I have heard this story at least a dozen times from Bob. Each time he tells the part about squeezing the birds neck, he puts his extra-large hands up about neck high to himself and takes a tight grip of an imaginary emu neck. Then he says, "I squeezed his neck" until he stopped thrashing around. The bird's head, he said, dropped down to the side of its long neck and its tongue hung out in breathlessness and exhaustion. Then Bob drops his head down low to the right side with his tongue hanging far out for a dramatic re-enactment of the choking. Bob usually repeats the re-enactment at least twice because of the laughter the combined gestures evoke from his audience.

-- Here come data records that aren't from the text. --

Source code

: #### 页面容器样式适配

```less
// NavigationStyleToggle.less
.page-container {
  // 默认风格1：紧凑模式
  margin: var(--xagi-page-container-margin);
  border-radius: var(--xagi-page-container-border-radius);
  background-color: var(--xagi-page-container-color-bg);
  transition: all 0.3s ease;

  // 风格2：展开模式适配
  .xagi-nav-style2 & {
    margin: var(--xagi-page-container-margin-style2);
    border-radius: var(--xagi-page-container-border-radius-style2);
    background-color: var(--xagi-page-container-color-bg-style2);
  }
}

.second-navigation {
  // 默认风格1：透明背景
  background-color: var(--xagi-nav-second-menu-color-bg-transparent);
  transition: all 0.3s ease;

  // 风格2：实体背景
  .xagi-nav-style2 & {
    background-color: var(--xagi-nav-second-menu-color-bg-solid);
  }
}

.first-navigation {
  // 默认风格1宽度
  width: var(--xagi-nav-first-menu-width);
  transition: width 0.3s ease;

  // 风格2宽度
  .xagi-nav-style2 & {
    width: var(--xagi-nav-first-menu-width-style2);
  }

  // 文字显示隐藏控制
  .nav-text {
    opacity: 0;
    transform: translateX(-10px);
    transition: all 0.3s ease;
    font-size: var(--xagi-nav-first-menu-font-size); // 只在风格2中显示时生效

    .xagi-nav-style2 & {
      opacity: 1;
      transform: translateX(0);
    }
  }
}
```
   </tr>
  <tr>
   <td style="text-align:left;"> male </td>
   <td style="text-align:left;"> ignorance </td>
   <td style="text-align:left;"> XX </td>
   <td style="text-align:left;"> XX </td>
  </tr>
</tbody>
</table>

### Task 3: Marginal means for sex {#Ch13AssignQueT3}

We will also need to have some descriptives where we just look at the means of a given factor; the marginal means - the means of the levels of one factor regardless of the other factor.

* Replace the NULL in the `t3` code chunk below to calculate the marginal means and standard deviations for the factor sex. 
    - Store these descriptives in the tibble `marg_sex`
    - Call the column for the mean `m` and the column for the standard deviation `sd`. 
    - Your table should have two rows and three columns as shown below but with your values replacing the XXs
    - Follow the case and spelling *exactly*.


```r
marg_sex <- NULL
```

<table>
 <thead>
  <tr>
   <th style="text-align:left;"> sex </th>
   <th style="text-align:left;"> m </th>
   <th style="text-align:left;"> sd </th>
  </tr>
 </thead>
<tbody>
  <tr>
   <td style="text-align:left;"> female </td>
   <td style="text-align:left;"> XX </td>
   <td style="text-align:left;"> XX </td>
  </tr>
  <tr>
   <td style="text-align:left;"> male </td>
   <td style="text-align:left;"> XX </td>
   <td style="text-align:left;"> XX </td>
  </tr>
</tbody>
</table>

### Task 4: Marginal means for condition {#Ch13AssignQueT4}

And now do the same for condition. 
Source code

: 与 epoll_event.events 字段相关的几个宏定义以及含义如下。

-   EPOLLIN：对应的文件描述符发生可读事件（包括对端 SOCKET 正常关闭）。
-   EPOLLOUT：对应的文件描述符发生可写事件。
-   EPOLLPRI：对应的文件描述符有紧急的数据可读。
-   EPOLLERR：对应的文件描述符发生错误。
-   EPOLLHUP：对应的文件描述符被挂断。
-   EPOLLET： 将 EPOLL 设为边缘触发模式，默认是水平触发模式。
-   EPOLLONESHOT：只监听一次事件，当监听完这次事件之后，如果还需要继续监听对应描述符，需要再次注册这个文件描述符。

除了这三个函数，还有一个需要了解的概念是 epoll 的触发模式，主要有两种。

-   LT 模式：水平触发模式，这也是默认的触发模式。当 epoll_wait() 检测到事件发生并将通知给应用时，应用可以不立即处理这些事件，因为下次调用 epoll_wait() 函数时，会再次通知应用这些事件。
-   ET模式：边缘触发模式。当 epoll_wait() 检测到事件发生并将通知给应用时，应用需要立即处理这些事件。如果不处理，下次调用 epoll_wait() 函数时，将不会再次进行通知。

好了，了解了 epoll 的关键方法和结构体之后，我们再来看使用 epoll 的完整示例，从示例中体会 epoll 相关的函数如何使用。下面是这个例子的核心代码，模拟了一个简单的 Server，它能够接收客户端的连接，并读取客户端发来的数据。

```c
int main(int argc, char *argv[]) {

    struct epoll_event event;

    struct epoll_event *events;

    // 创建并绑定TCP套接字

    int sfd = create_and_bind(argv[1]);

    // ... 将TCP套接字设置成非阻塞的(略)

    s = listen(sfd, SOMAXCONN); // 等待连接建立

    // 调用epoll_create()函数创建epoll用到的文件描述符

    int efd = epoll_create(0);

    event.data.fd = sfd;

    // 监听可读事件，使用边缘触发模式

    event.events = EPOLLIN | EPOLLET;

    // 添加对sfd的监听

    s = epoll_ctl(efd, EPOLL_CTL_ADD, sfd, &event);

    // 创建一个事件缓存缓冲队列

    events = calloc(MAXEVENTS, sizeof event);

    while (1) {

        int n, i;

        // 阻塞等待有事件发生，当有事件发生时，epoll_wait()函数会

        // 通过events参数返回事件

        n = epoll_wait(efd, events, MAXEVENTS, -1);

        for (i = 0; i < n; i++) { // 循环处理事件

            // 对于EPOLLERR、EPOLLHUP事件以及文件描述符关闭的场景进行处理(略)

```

With every re-telling of this familiar tale, we listeners jump in at times – sometimes as a group in chorus – to irresistibly add or repeat the favorite parts so as to emphasize their import, accuracy or humor. Or to advance our local hand-me-down tradition, we join in to recall left-out details or to further embellish the particulars. This helps imprint the story in our minds and sinews so that we can better re-tell it to our friends and family beyond the hearing of Bob.

Paul says that he bought the emus in the early 1990s, eventually spending $8,000 on them, counting twice-day feedings and the expense of the caged area he constructed. His only material return was a little emu oil and some eggs, of value mostly as local curiosities. And yes, the big return on investment was a tall tale with a tall, tough bird or two who still had plenty of fight left in 'em.